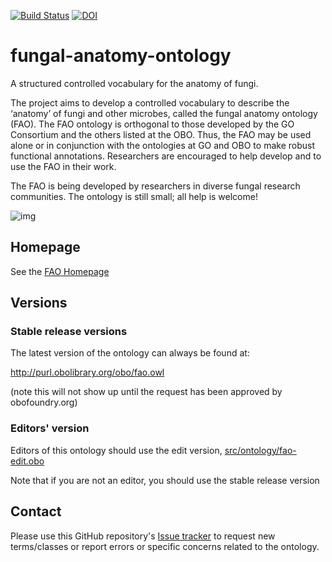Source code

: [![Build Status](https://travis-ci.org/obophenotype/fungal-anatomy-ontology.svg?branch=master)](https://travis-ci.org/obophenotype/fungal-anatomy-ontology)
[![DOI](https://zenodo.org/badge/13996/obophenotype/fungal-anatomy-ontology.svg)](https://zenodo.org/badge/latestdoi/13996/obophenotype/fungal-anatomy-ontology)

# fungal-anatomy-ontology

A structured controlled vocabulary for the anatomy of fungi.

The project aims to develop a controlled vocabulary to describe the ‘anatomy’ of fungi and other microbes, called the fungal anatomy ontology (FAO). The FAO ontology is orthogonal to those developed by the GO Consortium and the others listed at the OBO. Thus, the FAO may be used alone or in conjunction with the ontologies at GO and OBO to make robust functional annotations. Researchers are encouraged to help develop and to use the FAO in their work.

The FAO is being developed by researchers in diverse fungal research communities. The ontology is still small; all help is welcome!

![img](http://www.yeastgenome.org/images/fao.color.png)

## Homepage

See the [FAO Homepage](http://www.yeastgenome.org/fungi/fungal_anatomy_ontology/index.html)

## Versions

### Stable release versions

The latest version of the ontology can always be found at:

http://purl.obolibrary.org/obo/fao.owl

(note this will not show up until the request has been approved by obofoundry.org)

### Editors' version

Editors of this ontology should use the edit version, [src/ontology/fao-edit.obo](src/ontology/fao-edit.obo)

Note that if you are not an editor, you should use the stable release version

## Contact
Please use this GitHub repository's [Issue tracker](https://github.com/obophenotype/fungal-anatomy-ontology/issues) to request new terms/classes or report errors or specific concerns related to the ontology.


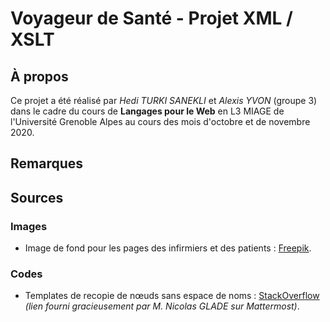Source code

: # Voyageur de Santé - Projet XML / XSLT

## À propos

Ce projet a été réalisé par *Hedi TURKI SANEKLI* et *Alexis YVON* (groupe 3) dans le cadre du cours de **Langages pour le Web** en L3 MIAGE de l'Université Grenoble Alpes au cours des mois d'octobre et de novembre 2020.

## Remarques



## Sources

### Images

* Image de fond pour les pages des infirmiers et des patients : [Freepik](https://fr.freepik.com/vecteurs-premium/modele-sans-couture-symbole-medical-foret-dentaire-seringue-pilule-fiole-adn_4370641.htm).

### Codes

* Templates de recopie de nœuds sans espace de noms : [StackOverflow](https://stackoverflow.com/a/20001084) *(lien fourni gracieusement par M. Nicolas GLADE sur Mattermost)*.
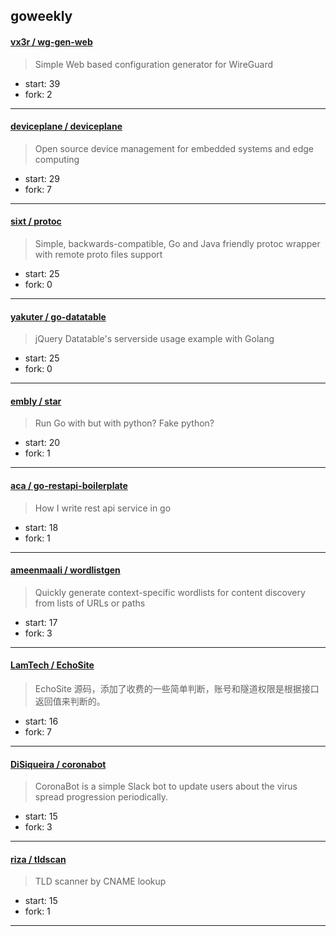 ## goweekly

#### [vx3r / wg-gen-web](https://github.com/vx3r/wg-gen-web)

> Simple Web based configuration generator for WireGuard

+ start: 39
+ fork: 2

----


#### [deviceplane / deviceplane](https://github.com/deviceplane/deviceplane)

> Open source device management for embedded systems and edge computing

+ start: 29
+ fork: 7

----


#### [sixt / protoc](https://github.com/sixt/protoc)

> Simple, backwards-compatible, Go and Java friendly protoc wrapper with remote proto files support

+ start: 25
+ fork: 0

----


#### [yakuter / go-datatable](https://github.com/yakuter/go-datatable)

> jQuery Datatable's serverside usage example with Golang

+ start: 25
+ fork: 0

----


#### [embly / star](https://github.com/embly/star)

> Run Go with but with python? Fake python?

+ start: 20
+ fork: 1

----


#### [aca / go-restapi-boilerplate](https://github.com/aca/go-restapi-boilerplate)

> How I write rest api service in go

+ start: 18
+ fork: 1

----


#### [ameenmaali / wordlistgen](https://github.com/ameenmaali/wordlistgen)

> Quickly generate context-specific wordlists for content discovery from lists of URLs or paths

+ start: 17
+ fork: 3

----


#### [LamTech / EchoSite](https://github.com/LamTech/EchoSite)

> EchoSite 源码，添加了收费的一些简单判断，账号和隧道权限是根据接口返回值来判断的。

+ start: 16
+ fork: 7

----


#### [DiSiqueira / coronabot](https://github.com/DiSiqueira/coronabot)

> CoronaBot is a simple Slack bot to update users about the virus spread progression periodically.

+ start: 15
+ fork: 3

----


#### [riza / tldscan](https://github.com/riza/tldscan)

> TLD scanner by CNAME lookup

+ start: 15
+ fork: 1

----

(PROBLEM REQUIREMENTS):
Please copy each line from the material above in which the string "Homepage" appears.

(RESPONSE BOX):
## Homepage
See the [FAO Homepage](http://www.yeastgenome.org/fungi/fungal_anatomy_ontology/index.html)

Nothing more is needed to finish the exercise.